Pandas Pivot table count

We can count the number of times , We have data for any country. We just need to use the aggregate function 'count' as shown below.

In [13]:
pd.pivot_table(df,index=['country'],aggfunc='count').head(2)
Out[13]:
confirmed date deaths recovered
country
Afghanistan 107 107 107 107
Albania 107 107 107 107

Let us delete an entry and then run count aggregate function again to see if we get the result different. Let us delete the entry for Afghanistan for data 2020-1-22 which is row 0 in our original data frame. Let us drop the row 0 in our dataframe using df.drop method.

In [14]:
df.drop([0],inplace=True)
In [15]:
df.head(1)
Out[15]:
country date confirmed deaths recovered
1 Afghanistan 2020-1-23 0 0 0

Ok now our dataframe starts from row 1. Let us run the count aggregate function again.

In [16]:
pd.pivot_table(df,index=['country'],aggfunc='count').head(2)
Out[16]:
confirmed date deaths recovered
country
Afghanistan 106 106 106 106
Albania 107 107 107 107

There you go,we got a different count number for the country Aghanistan covid 19 cases.

How to access rows by multiple Indexes in Python Pivot Table

We can select the rows by the index name. Let us say we want to see covid19 cases of USA on date march 30. We can use Pandas loc function to select the row as shown below.

In [17]:
pivoted_m.loc['US','2020-3-30']
Out[17]:
confirmed    161831
deaths         4192
recovered      5644
Name: (US, 2020-3-30), dtype: int64

Our pivoted table has two levels. We can access the index level values by dataframe.index.levels function.
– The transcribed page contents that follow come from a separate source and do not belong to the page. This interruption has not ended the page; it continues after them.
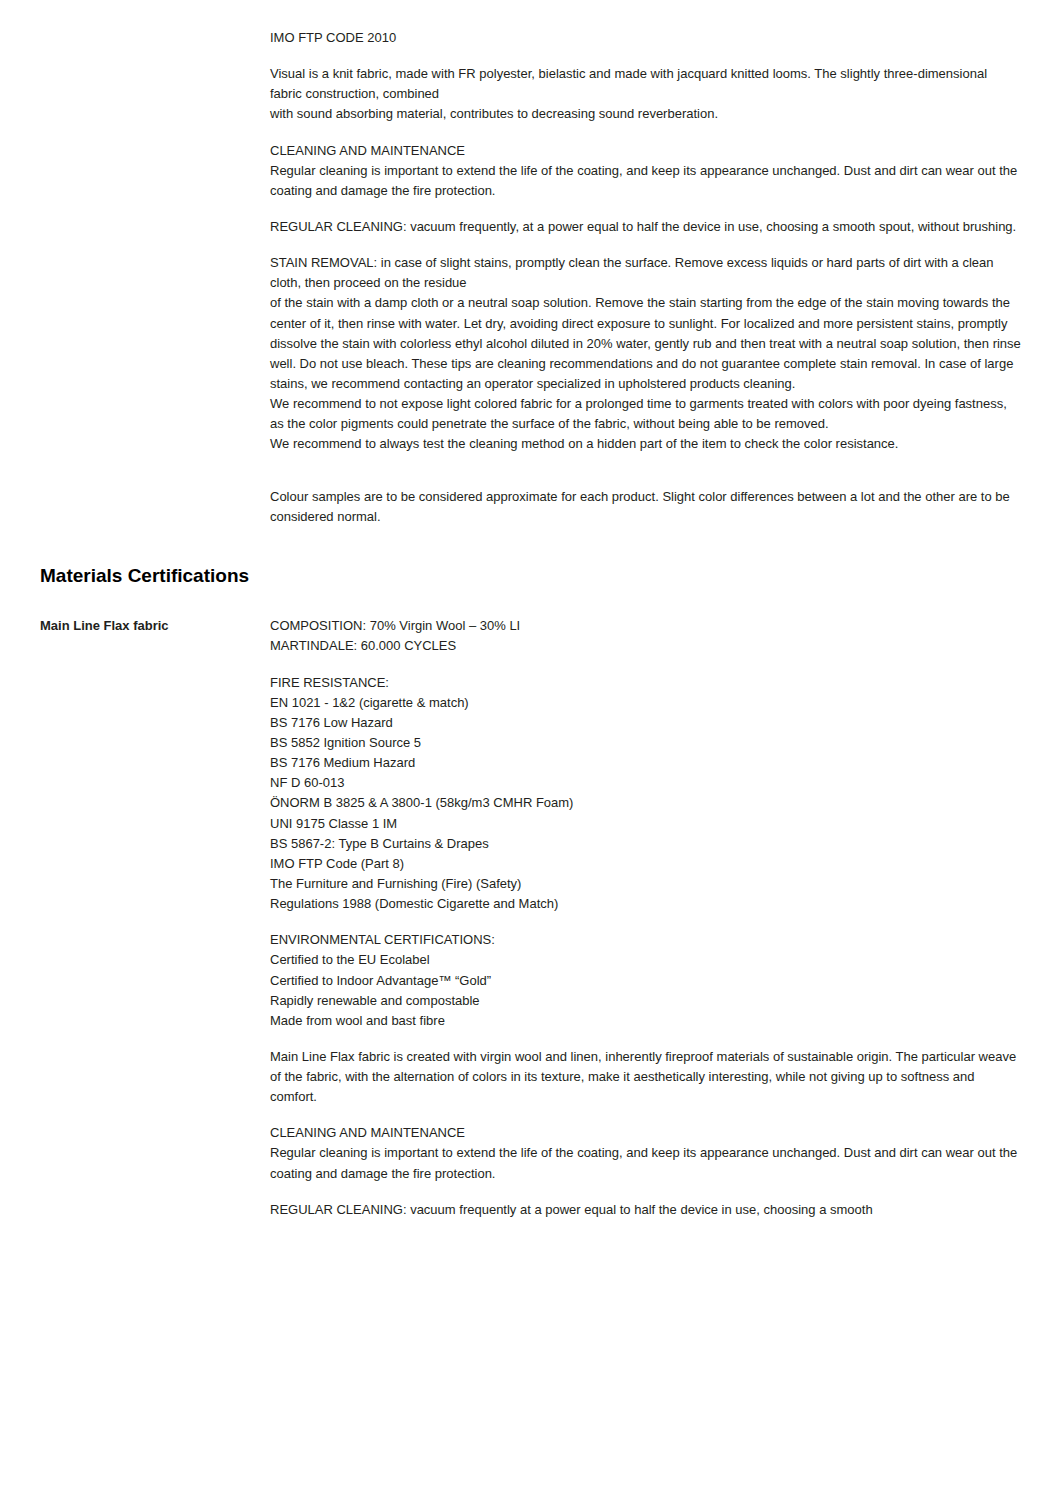IMO FTP CODE 2010
Visual is a knit fabric, made with FR polyester, bielastic and made with jacquard knitted looms. The slightly three-dimensional fabric construction, combined
with sound absorbing material, contributes to decreasing sound reverberation.
CLEANING AND MAINTENANCE
Regular cleaning is important to extend the life of the coating, and keep its appearance unchanged. Dust and dirt can wear out the coating and damage the fire protection.
REGULAR CLEANING: vacuum frequently, at a power equal to half the device in use, choosing a smooth spout, without brushing.
STAIN REMOVAL: in case of slight stains, promptly clean the surface. Remove excess liquids or hard parts of dirt with a clean cloth, then proceed on the residue
of the stain with a damp cloth or a neutral soap solution. Remove the stain starting from the edge of the stain moving towards the center of it, then rinse with water. Let dry, avoiding direct exposure to sunlight. For localized and more persistent stains, promptly dissolve the stain with colorless ethyl alcohol diluted in 20% water, gently rub and then treat with a neutral soap solution, then rinse well. Do not use bleach. These tips are cleaning recommendations and do not guarantee complete stain removal. In case of large stains, we recommend contacting an operator specialized in upholstered products cleaning.
We recommend to not expose light colored fabric for a prolonged time to garments treated with colors with poor dyeing fastness, as the color pigments could penetrate the surface of the fabric, without being able to be removed.
We recommend to always test the cleaning method on a hidden part of the item to check the color resistance.
Colour samples are to be considered approximate for each product. Slight color differences between a lot and the other are to be considered normal.
Materials Certifications
Main Line Flax fabric
COMPOSITION: 70% Virgin Wool – 30% LI
MARTINDALE: 60.000 CYCLES
FIRE RESISTANCE:
EN 1021 - 1&2 (cigarette & match)
BS 7176 Low Hazard
BS 5852 Ignition Source 5
BS 7176 Medium Hazard
NF D 60-013
ÖNORM B 3825 & A 3800-1 (58kg/m3 CMHR Foam)
UNI 9175 Classe 1 IM
BS 5867-2: Type B Curtains & Drapes
IMO FTP Code (Part 8)
The Furniture and Furnishing (Fire) (Safety)
Regulations 1988 (Domestic Cigarette and Match)
ENVIRONMENTAL CERTIFICATIONS:
Certified to the EU Ecolabel
Certified to Indoor Advantage™ “Gold”
Rapidly renewable and compostable
Made from wool and bast fibre
Main Line Flax fabric is created with virgin wool and linen, inherently fireproof materials of sustainable origin. The particular weave of the fabric, with the alternation of colors in its texture, make it aesthetically interesting, while not giving up to softness and comfort.
CLEANING AND MAINTENANCE
Regular cleaning is important to extend the life of the coating, and keep its appearance unchanged. Dust and dirt can wear out the coating and damage the fire protection.
REGULAR CLEANING: vacuum frequently at a power equal to half the device in use, choosing a smooth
Let us access the level 0 which is country index and see how many countries we have in our dataframe.

In [18]:
len(pivoted_m.index.levels[0])
Out[18]:
187

we have 187 countries in our dataframe.

Lets us check how many dates we have in our dataframe.

In [19]:
len(pivoted_m.index.levels[1])
Out[19]:
107

So we have more than three months of corona virus cases worth of data.

Plot Python pivot table using Matplotlib

Let us see now, how we can plot the pivot tables data using matplotlib.

In [20]:
from matplotlib import pyplot as plt
In [21]:
ax = pivoted_m.loc['US']['confirmed'].plot.bar()
for i, t in enumerate(ax.get_xticklabels()):
    if (i % 5) != 0:
        t.set_visible(False)

There were not enough cases in US before March 30, let us just filter the data to after march 30.

In [24]:
ax = pivoted_m.loc[('US', '2020-3-30'):('US', '2020-5-7')]['confirmed'].plot.bar()
for i, t in enumerate(ax.get_xticklabels()):
    if (i % 5) != 0:
        t.set_visible(False)

Wrap Up!

Pivot tables are very powerful data structure in Python Pandas. There is much more this that can be done with Python pivot tables.